[Texto de leitura]
-=-=-=-=-

Todavia, apesar dos dados comprovarem que esta dura realidade é muito presente no país, e tem se tornado cada vez maior, a população de modo geral se acostumou com isto, tratando esta situação de uma maneira extremamente comum, fazendo com que as pessoas em situação de rua tornem-se invisíveis perante a sociedade. O pós-doutor em sociologia pela UNICAMP, Michel Netto, trouxe alguns pontos sobre o assunto:

“Sobre a questão do estado, não se pode trazer como apenas uma questão homogênea, ou seja, os diferentes governos que passaram pelo país nos últimos anos, tiveram diferentes formas de lidar com este problema, uns lidando de uma maneira mais correta, outros realizando ações completamente diferentes, tratando a população de rua de maneira completamente incisiva e violenta [...] Além disto, não se pode dizer que a relação da população e do estado é uma questão de causa e efeito, mas sim, existe uma influência por parte do estado nesta situação, além de outras questões”

Michel Nicolau Netto - Foto: ReserchGate
               Michel Nicolau Netto - Foto: ReserchGate

Outrossim, Michel trouxe a visão do Neoliberalismo sobre o assunto, que ajuda a entender a situação:

“A ótica do neoliberalismo, muito citada e estudada por Michel Foucault traz um aspecto muito subjetivo do ser humano, onde o indivíduo é o único responsável por efetuar suas próprias ações, seja no campo econômico, ou em todas as outras maneiras de enxergar o mundo. Isto também reflete em um certo egoísmo do ser humano, que acredita que só as pessoas que estão passando pela situação devem tomar as ações para resolver estes problemas, e é claro, acarreta em um pensamento parecido sobre a população de rua, visto que observando principalmente por um olhar meritocrático, as pessoas podem acreditar que apenas o próprio mérito deve ser o fator de transformação positiva para este grupo”.

Observando o assunto por outra ótica, é possível observar através de dados negativos, como a psicologia pode auxiliar a população a enxergar este assunto de outra maneira. Segundo dados da Fiocruz, e de outras seis universidades, sentimentos frequentes de tristeza e depressão afetavam 40% da população adulta brasileira, e sensação frequente de ansiedade e nervosismo foi relatada por mais de 50% destas pessoas no ano de 2021, estes problemas psicológicos que em suma maioria não são tratados no país, influenciam o pensamento e as atitudes da população com relação as pessoas em situação de rua, conforme explica o estudante de psicologia da PUC-SP, Davi Ruiz:

“Uma sociedade doente mentalmente que não busca olhar pra suas próprias questões mal resolvidas, dificilmente será capaz de olhar para a dor do outro, já que a nossa sociedade contemporânea puxa o indivíduo para olhar apenas para si mesmo”

-=-=-=-=-

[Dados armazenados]
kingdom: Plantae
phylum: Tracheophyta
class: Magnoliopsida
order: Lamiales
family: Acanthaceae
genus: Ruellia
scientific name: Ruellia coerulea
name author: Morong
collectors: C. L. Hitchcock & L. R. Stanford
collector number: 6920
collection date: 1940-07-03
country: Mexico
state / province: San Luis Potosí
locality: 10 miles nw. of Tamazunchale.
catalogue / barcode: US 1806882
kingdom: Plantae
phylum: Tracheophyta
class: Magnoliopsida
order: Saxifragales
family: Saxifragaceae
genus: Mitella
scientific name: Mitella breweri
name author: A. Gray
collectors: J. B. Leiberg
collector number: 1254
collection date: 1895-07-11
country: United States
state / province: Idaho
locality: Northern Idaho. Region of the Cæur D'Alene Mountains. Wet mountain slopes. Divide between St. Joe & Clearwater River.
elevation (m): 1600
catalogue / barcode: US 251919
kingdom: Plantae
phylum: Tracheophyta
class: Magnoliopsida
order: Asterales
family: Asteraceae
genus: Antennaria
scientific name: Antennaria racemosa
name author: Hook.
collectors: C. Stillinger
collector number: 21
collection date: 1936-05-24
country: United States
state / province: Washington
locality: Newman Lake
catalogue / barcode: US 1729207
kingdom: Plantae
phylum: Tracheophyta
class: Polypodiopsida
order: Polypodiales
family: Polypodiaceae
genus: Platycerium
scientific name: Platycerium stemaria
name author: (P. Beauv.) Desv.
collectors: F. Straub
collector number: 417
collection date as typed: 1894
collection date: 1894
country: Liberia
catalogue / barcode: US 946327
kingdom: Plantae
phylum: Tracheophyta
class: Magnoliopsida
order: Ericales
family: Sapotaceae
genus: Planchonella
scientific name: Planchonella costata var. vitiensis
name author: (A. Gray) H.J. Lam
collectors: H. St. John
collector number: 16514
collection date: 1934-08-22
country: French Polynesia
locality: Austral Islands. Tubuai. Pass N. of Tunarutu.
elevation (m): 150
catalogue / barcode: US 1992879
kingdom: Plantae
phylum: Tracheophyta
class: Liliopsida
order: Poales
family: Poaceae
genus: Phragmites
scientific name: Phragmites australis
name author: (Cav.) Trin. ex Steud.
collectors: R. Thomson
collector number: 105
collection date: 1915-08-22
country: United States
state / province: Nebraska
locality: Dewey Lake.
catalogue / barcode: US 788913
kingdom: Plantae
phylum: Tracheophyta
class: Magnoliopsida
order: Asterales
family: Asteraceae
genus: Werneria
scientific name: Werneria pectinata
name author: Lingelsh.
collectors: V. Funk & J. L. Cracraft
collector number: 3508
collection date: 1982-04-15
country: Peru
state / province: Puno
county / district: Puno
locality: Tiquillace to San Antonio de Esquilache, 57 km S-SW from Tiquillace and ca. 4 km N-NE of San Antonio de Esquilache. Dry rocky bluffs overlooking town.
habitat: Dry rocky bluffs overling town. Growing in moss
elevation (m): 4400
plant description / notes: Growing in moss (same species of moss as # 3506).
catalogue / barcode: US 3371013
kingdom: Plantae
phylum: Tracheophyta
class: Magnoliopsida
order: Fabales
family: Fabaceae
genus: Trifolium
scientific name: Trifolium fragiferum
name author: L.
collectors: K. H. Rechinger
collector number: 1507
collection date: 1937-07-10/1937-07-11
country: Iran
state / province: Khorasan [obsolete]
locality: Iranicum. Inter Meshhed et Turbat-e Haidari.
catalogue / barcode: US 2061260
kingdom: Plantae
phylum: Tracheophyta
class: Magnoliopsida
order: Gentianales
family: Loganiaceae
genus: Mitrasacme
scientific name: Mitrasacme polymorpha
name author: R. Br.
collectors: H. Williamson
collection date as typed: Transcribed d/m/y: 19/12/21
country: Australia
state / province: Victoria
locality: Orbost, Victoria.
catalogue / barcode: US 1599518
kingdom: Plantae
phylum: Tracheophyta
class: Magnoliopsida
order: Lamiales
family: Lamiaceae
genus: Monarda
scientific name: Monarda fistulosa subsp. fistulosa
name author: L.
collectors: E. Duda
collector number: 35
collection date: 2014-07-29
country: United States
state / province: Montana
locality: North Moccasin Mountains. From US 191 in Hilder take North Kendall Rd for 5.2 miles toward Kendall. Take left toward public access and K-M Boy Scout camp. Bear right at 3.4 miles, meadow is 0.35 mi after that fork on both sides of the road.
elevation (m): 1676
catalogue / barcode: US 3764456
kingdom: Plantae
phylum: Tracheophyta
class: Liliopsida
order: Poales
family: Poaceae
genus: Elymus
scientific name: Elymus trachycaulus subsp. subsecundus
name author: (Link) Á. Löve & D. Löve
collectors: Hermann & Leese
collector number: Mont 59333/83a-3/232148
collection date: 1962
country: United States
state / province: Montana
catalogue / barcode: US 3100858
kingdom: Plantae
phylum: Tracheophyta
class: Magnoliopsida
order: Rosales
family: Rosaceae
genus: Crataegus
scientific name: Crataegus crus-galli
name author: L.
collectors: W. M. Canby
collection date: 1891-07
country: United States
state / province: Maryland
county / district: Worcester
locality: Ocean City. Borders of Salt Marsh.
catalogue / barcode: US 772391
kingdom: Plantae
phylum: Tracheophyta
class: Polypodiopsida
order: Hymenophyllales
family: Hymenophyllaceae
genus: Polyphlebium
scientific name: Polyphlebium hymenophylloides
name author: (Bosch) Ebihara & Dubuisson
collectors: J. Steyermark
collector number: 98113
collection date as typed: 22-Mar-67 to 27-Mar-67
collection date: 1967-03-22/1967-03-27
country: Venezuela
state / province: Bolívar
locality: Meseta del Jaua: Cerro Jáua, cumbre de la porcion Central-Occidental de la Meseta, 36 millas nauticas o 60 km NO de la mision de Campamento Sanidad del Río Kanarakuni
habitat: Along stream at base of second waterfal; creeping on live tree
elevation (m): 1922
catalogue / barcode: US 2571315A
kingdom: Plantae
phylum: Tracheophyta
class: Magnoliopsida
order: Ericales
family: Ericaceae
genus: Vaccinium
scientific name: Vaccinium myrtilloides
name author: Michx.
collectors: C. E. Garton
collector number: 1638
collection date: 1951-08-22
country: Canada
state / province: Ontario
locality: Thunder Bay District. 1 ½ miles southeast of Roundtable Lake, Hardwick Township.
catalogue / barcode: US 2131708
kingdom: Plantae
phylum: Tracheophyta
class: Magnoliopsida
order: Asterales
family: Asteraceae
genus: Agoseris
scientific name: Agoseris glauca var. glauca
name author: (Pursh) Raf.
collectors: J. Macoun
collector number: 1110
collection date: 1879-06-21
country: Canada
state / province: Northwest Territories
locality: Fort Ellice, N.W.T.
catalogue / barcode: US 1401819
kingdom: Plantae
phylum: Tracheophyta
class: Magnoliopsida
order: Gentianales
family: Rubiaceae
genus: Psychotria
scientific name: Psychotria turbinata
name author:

-=-=-=-=-

[Ordem de trabalho 1] Diga se cada afirmação concorda com o texto sobre a população em situação de rua, respondendo sim ou não e citando as palavras do texto que decidem a questão. (a) A população de modo geral se acostumou com a situação das pessoas em situação de rua. (b) Michel Netto afirma que a relação da população e do estado é uma questão de causa e efeito. (c) Segundo os dados da Fiocruz, sentimentos frequentes de tristeza e depressão afetavam 60% da população adulta brasileira.
[Ordem de trabalho 2] Explique em uma a três frases por que, segundo Davi Ruiz no texto sobre a população em situação de rua, uma sociedade doente mentalmente dificilmente será capaz de olhar para a dor do outro.
[Ordem de trabalho 3] Prossiga com o texto sobre a população em situação de rua a partir da última frase apresentada.
O material é separado do texto sobre a população em situação de rua.

[Espaço de resposta 1]
(a) Sim: "a população de modo geral se acostumou com isto".
(b) Não: "não se pode dizer que a relação da população e do estado é uma questão de causa e efeito".
(c) Não: "sentimentos frequentes de tristeza e depressão afetavam 40% da população adulta brasileira".

[Espaço de resposta 2] Porque é uma sociedade que não busca olhar para as próprias questões mal resolvidas. Além disso, a sociedade contemporânea puxa o indivíduo para olhar apenas para si mesmo.

[Espaço de resposta 3]
Davi Ruiz - Foto: Instagram
                       Davi Ruiz - Foto: LinkedIn

Davi também trouxe a questão do neoliberalismo para o assunto:

“O sistema neoliberal capitalista contribui pra um esgotamento mental e para esse egoísmo no qual vivemos atualmente. Neste sistema, que acarreta em uma série de transtornos mentais, tornam o indivíduo voltado apenas para si próprio, tanto por trazer uma grande realização pessoal ao atingir os seus objetivos, como por uma grande frustração por não atingir este mesmo êxito. E a terapia/psicologia podem ser um refúgio extremamente positivo para que o indivíduo possa externalizar estas angústias, tendo um olhar menos egocêntrico sobre a sociedade, e as pessoas em situação de rua, e mais coletivo”.

Desta forma, observando por estes dois aspectos, é possível ao menos ter a ciência de que existem explicações sobre o por que a sociedade lida com esta circunstância de maneira tão egoísta, trazendo a responsabilidade do auxílio as pessoas em situação de rua apenas para ONGS, instituições religiosas, e para o governo. Porém, isto não isenta a população de se omitir tanto em meio a este assunto, visto que mesmo em meio a todas estas condições que colaboram para que as pessoas venham a ser cada vez mais individualistas, ainda é deplorável que a sociedade venha se isentar tanto dessa responsabilidade, e mais do que isso, venha aceitar que a população de rua se mantenha vivendo em situações completamente desumanas.